Hinsichtlich der Mitarbeit habe der BF im ersten Semester die Anforderungen in den wesentlichen Bereichen zweimal zur Gänze sowie zweimal überwiegend erfüllt und dreimal nicht erfüllt. Im zweiten Semester habe der BF die Anforderungen einmal zur Gänze und viermal nicht erfüllt. Im ersten Semester habe der BF jeweils eine Hausübung und einen Arbeitsauftrag erbracht und eine Hausübung und einen Arbeitsauftrag nicht erbracht. Im zweiten Semester habe er einen Arbeitsauftrag nicht erbracht. Der Teilbereich "Mitarbeit" sei daher am Ende des ersten Semesters mit "Befriedigend" und am Ende des Unterrichtsjahres mit "Genügend" zu beurteilen gewesen.
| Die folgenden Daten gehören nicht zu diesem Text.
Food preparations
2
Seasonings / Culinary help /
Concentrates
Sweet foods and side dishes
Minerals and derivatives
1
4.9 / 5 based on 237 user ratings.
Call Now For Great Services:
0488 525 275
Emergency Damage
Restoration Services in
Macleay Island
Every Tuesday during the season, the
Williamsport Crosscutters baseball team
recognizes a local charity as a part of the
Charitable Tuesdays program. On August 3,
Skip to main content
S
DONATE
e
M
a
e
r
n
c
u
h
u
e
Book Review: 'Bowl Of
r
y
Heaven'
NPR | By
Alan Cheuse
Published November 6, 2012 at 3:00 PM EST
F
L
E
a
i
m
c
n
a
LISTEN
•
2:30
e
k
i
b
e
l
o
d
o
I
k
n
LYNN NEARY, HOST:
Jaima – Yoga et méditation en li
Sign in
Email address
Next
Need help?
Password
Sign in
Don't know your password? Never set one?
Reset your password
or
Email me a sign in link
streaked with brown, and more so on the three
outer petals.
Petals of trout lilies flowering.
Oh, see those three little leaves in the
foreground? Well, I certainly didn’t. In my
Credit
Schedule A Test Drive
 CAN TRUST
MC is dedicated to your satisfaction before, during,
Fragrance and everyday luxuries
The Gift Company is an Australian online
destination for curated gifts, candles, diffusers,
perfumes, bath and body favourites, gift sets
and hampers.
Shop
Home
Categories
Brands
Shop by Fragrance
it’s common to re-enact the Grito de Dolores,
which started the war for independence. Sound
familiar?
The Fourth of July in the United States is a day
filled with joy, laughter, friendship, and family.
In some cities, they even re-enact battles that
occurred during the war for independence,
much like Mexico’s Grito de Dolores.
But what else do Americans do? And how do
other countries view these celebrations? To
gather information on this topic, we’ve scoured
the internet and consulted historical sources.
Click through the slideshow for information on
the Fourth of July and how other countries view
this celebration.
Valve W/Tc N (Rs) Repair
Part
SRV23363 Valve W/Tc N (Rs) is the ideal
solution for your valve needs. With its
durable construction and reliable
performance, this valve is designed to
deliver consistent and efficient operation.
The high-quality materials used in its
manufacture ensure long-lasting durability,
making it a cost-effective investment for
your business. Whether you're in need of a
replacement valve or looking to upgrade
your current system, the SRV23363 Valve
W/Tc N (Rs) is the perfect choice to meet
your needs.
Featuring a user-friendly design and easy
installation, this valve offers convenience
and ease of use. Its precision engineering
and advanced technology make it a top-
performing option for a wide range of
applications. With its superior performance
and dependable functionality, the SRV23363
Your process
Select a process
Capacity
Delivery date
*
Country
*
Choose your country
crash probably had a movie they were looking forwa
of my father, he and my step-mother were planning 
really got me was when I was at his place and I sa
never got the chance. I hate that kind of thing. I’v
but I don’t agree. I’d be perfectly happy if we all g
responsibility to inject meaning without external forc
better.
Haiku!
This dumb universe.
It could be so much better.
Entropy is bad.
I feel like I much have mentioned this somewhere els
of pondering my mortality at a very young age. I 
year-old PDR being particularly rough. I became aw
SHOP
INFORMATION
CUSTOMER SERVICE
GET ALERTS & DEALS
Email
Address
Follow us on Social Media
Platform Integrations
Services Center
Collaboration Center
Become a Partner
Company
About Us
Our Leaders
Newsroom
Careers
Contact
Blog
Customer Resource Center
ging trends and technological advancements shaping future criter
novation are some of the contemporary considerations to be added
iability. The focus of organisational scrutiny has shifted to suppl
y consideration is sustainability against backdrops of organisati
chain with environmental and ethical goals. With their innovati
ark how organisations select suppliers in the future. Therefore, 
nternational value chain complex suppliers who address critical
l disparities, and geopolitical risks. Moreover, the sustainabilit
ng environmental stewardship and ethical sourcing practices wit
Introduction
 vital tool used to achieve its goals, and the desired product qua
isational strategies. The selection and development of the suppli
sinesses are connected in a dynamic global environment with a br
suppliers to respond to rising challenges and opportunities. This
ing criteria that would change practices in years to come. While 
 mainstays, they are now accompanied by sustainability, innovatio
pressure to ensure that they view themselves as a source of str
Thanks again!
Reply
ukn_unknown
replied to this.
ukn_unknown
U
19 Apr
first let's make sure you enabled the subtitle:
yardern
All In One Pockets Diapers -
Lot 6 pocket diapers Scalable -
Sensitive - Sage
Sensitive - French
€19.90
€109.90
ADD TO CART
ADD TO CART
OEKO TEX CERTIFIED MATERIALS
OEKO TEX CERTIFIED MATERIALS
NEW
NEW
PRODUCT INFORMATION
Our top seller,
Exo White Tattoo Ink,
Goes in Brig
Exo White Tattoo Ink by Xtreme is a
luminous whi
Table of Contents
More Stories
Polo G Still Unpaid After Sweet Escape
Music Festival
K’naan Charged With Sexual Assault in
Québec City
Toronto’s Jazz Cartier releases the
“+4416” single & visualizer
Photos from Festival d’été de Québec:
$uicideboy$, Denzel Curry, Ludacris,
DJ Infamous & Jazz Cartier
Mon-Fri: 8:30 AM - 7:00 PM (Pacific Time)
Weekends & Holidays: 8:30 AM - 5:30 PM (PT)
Eine Information über den Leistungsstand des BF an dessen Eltern sei durch den Klassenvorstand Anfang Mai 2018 und eine Frühwarnung gemäß § 19 Abs. 3a SchUG am 14.06.2018 erfolgt.Eine Information über den Leistungsstand des BF an dessen Eltern sei durch den Klassenvorstand Anfang Mai 2018 und eine Frühwarnung gemäß Paragraph 19, Absatz 3 a, SchUG am 14.06.2018 erfolgt.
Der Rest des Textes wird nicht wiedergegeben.